Passage shown Block Start

Vital Choices: Life and Death and the Health Care System


288 pages
Contains Bibliography, Index
ISBN 0-670-85014-4
DDC 174'.24




Reviewed by Mark W. Cortiula

Mark W. Cortiula is an assistant professor at Nipissing University in
North Bay.


As the aging Canadian population places a strain on increasingly scarce
health-care resources, there arises a need to explore alternatives to
the traditional delivery of medical care. William Molloy, a geriatrician
at McMaster University, asks thoughtful questions about aging and death
that health-care planners, physicians, and individuals would be well
advised to consider.

Although Molloy tends to exaggerate the extent of the health-care
crisis, his cost-benefit analysis of hospital care for the terminally
ill and aged effectively demonstrates that health-care dollars could be
more usefully spent. Molloy supports the advance directive as a means of
ensuring the best allocation of resources as well as a means of giving
individuals the opportunity to make informed health-care choices while
competent. His book provides a step-by-step guide on the construction of
living wills.

Passage shown Block End
Given information Block Start

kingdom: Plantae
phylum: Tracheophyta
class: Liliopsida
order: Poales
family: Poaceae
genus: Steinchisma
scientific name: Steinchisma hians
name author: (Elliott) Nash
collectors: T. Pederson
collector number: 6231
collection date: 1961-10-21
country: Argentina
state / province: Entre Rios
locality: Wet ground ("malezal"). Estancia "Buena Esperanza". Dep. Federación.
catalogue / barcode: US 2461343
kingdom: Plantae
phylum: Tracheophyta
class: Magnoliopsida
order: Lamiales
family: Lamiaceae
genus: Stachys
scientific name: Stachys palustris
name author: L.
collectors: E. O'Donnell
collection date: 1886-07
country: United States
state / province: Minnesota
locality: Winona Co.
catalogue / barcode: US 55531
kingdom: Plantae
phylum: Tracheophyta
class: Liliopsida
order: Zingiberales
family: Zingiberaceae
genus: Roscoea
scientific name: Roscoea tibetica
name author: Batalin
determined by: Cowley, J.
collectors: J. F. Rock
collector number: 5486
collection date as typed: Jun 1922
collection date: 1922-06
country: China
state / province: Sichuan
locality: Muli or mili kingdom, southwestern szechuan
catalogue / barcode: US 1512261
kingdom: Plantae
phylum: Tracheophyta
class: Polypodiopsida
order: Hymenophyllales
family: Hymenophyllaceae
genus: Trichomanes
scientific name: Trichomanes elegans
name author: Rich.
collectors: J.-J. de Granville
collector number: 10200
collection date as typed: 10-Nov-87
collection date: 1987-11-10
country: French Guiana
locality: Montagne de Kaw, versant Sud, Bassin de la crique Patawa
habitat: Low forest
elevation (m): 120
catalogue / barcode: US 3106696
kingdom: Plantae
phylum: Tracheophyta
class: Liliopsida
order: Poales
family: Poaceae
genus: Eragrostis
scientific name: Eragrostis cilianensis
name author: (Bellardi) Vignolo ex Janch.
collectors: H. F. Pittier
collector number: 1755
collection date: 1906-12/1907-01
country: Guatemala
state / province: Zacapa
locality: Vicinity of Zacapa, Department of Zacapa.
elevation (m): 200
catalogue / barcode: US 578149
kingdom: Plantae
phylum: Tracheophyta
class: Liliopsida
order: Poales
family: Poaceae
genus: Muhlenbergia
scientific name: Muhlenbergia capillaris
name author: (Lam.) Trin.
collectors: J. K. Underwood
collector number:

Given information Block End

**Assigned task A**
In the book review, what position does William Molloy hold?
**Assigned task B**
Recast the book review's paragraph beginning "Although Molloy tends to exaggerate" as a short bulleted list.
The lines above are separate material, not part of the book review.

**Answer space A**
He is a geriatrician at McMaster University.

**Answer space B**
- Molloy tends to exaggerate the extent of the health-care crisis.
- His cost-benefit analysis of hospital care for the terminally ill and aged shows that health-care dollars could be spent more usefully.
- He supports the advance directive as a way to allocate resources best and to let individuals make informed health-care choices while competent.
- His book gives a step-by-step guide to constructing living wills.